Print verbatim the lines of the records below, from the first line through the line containing "scientific name: Verbena hastata", inclusive.

----

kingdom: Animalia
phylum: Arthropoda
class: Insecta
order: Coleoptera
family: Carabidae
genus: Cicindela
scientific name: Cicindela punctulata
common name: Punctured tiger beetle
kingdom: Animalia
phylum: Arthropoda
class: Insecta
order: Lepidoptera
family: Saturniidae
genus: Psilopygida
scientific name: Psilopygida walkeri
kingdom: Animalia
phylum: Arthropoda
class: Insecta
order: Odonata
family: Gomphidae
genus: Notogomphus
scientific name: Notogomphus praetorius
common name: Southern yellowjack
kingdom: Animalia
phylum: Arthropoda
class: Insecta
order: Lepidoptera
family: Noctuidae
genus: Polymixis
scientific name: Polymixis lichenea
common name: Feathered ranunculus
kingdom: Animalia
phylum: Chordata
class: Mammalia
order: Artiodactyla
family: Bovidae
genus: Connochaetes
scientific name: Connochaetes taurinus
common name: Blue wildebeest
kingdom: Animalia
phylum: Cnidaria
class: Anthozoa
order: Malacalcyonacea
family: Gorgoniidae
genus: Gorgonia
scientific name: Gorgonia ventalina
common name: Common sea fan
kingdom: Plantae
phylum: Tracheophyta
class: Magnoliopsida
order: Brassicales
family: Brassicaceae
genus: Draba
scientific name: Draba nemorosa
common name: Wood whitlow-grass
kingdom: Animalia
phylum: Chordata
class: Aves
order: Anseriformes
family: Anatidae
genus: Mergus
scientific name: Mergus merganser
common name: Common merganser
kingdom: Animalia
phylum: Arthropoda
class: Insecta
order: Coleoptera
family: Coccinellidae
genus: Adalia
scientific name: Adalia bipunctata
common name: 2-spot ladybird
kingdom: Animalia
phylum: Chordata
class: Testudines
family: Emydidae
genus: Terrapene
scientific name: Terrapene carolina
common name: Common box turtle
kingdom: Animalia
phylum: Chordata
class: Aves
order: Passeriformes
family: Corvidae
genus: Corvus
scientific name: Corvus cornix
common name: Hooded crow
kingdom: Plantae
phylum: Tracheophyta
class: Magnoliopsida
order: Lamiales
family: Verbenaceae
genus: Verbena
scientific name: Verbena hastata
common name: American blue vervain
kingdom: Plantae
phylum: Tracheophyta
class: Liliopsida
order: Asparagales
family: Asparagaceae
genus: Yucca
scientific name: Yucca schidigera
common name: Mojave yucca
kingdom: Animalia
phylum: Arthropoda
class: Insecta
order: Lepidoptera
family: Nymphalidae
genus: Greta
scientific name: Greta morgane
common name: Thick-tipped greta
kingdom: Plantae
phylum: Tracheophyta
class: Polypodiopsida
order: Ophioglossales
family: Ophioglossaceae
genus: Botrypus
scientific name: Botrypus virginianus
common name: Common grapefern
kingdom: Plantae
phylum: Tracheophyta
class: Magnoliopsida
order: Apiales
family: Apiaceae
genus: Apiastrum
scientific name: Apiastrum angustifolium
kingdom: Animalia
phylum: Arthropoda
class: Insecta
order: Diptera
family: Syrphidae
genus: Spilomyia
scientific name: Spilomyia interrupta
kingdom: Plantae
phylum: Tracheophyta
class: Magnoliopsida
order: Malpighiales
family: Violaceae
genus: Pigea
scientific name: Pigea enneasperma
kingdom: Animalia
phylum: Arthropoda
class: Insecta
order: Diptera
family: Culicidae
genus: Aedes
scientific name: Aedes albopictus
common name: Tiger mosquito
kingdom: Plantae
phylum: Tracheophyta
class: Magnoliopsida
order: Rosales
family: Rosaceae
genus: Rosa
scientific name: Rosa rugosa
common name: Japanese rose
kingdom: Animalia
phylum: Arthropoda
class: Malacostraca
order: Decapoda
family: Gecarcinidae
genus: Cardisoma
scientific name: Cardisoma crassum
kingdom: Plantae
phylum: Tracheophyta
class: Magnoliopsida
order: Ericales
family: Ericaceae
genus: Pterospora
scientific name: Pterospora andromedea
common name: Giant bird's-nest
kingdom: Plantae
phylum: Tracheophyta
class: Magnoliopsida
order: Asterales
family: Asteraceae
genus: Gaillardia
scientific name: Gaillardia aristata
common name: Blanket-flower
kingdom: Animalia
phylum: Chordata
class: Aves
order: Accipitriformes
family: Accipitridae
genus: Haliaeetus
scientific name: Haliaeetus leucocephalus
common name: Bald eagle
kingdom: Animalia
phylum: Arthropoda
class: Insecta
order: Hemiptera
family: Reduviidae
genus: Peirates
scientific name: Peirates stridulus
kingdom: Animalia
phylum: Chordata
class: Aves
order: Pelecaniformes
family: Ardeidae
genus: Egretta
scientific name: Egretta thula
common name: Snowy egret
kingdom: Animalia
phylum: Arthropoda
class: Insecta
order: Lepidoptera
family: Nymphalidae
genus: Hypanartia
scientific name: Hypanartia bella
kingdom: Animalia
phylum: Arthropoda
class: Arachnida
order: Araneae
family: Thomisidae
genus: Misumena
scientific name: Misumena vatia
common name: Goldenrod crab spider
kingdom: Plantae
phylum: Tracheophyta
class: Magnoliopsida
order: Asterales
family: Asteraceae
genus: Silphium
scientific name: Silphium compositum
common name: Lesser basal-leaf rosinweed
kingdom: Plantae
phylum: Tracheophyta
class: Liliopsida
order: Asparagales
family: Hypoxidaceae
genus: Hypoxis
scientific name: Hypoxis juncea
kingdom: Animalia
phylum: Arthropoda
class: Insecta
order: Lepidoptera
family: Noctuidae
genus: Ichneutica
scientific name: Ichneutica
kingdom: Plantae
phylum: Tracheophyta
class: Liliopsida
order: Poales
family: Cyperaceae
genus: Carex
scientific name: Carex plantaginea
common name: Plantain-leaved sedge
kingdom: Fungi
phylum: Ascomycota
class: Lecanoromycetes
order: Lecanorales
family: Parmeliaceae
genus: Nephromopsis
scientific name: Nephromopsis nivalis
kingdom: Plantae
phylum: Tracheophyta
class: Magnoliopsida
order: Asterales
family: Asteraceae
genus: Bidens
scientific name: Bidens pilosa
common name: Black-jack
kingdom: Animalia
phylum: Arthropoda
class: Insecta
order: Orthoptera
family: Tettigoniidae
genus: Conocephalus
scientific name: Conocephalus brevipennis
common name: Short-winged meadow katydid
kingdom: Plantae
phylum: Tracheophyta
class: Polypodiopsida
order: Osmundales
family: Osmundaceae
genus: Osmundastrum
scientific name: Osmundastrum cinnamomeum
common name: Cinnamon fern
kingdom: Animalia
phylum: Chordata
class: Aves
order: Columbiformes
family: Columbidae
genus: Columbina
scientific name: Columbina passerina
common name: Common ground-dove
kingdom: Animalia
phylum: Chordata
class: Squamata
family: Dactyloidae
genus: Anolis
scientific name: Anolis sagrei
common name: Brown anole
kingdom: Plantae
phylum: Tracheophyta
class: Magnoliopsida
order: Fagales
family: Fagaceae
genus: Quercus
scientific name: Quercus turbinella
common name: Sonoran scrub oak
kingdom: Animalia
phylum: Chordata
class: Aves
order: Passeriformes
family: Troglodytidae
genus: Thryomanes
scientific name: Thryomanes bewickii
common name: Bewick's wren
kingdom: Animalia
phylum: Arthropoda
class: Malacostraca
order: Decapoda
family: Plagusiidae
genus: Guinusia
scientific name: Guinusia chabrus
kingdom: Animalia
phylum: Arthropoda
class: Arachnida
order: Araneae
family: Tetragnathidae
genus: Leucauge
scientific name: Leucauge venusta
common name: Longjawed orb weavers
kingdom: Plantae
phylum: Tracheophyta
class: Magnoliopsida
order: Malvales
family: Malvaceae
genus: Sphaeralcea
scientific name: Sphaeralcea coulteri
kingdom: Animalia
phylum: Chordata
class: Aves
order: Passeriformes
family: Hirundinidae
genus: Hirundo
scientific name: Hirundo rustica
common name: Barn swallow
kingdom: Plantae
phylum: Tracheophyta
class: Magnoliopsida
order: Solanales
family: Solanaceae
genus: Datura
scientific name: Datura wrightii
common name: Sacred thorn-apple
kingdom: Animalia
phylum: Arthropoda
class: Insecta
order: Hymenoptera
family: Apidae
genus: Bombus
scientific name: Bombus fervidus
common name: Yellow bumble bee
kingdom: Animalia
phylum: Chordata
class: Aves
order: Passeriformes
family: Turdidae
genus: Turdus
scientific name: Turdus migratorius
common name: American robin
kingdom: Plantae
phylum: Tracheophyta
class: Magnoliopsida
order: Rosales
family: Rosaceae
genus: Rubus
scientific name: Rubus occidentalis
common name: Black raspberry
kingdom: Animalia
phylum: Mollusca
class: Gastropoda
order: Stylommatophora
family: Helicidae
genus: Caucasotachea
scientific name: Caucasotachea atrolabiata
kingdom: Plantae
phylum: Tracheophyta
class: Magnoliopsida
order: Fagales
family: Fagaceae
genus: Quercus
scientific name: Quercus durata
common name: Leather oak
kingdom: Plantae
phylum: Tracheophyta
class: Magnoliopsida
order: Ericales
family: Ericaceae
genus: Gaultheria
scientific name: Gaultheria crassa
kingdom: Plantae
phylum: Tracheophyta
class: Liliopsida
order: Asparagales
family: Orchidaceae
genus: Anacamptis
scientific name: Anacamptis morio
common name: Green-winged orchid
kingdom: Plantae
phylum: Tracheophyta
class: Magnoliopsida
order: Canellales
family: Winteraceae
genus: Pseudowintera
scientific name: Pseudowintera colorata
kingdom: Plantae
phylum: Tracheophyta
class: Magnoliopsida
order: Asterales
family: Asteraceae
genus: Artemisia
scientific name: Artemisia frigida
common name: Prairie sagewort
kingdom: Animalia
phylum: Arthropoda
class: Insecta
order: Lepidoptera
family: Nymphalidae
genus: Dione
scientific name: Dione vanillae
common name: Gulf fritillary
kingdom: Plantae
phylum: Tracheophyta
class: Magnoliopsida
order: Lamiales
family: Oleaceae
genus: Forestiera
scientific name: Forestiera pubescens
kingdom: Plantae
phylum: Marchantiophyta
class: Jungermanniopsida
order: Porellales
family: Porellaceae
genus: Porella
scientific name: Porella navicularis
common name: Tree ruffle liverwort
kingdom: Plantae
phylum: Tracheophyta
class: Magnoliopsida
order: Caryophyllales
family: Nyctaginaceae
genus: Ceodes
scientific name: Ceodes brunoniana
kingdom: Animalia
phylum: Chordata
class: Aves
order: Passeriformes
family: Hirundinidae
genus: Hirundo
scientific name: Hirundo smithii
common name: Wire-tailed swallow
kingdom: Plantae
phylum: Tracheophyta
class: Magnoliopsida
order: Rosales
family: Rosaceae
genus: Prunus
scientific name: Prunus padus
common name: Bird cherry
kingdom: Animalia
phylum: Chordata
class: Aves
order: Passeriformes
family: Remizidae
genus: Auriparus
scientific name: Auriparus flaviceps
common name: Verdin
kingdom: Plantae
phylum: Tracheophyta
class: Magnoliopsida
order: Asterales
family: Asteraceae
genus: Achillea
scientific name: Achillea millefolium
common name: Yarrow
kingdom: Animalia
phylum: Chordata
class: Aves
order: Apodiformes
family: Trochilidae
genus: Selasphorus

----

TASK RESPONSE =>
kingdom: Animalia
phylum: Arthropoda
class: Insecta
order: Coleoptera
family: Carabidae
genus: Cicindela
scientific name: Cicindela punctulata
common name: Punctured tiger beetle
kingdom: Animalia
phylum: Arthropoda
class: Insecta
order: Lepidoptera
family: Saturniidae
genus: Psilopygida
scientific name: Psilopygida walkeri
kingdom: Animalia
phylum: Arthropoda
class: Insecta
order: Odonata
family: Gomphidae
genus: Notogomphus
scientific name: Notogomphus praetorius
common name: Southern yellowjack
kingdom: Animalia
phylum: Arthropoda
class: Insecta
order: Lepidoptera
family: Noctuidae
genus: Polymixis
scientific name: Polymixis lichenea
common name: Feathered ranunculus
kingdom: Animalia
phylum: Chordata
class: Mammalia
order: Artiodactyla
family: Bovidae
genus: Connochaetes
scientific name: Connochaetes taurinus
common name: Blue wildebeest
kingdom: Animalia
phylum: Cnidaria
class: Anthozoa
order: Malacalcyonacea
family: Gorgoniidae
genus: Gorgonia
scientific name: Gorgonia ventalina
common name: Common sea fan
kingdom: Plantae
phylum: Tracheophyta
class: Magnoliopsida
order: Brassicales
family: Brassicaceae
genus: Draba
scientific name: Draba nemorosa
common name: Wood whitlow-grass
kingdom: Animalia
phylum: Chordata
class: Aves
order: Anseriformes
family: Anatidae
genus: Mergus
scientific name: Mergus merganser
common name: Common merganser
kingdom: Animalia
phylum: Arthropoda
class: Insecta
order: Coleoptera
family: Coccinellidae
genus: Adalia
scientific name: Adalia bipunctata
common name: 2-spot ladybird
kingdom: Animalia
phylum: Chordata
class: Testudines
family: Emydidae
genus: Terrapene
scientific name: Terrapene carolina
common name: Common box turtle
kingdom: Animalia
phylum: Chordata
class: Aves
order: Passeriformes
family: Corvidae
genus: Corvus
scientific name: Corvus cornix
common name: Hooded crow
kingdom: Plantae
phylum: Tracheophyta
class: Magnoliopsida
order: Lamiales
family: Verbenaceae
genus: Verbena
scientific name: Verbena hastata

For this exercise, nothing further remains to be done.